India’s inflation is expected to average around 2.5 per cent over the next six months, according to a report by HSBC Global Research released on Friday.

The report attributed the softer inflation outlook to a high base effect from last year, as well as stable food prices and adequate grain supplies. Data for June is already trending slightly below May levels, it noted.

“Vegetable prices in the first 10 days of June have increased in the range of 0–13 per cent, but the high base from last year is helping keep overall inflation in check,” HSBC said in its outlook.

The monsoon, which began early this year, has slowed recently. Despite this, the sowing of key summer crops such as rice and pulses is reportedly progressing well. Combined with strong cereal production from last year, this has helped keep granaries well-stocked—providing the government with flexibility to release grain stocks gradually and manage food inflation over a longer horizon.

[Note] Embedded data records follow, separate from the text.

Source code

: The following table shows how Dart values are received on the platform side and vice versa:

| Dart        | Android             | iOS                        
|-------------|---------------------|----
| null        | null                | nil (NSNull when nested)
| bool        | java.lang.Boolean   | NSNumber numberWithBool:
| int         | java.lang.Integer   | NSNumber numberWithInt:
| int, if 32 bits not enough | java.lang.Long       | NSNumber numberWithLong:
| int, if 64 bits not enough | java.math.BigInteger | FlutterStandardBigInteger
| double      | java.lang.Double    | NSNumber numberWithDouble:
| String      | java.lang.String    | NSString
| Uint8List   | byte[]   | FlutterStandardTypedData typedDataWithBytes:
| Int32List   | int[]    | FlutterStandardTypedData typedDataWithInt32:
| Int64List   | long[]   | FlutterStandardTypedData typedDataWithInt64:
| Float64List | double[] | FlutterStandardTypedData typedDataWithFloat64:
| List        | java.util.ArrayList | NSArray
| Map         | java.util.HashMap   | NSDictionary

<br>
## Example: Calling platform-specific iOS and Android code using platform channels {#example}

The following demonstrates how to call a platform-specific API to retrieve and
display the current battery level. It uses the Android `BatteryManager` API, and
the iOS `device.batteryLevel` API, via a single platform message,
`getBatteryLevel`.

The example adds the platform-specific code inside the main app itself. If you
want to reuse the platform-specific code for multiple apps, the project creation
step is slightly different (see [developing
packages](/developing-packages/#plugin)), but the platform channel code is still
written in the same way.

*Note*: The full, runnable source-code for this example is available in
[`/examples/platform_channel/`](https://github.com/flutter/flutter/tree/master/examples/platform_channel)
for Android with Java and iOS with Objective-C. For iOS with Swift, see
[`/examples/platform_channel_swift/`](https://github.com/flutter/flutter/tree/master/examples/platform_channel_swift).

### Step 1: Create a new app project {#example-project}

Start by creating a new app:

Headline and core inflation (excluding gold) stood at 2.8 per cent. Food prices remained in deflation for the fifth consecutive month, falling by 0.2 per cent on a month-on-month basis. Prices of items such as fruits, eggs, fish, meat, and sugar showed subdued momentum.

However, high gold prices continue to exert upward pressure on core inflation. With gold accounting for 1.1 per cent of the Consumer Price Index (CPI) basket, and prices having risen by over 30 per cent in recent months, core inflation remains slightly elevated. Excluding gold, HSBC estimates core inflation at 3.5 per cent year-on-year.

Looking ahead, the report forecasts that core inflation could ease further in the second half of 2025 if gold prices decline, as projected by HSBC’s commodities team. It also expects external factors to aid disinflation, including a stronger rupee, falling commodity prices, and weaker global demand—particularly from China.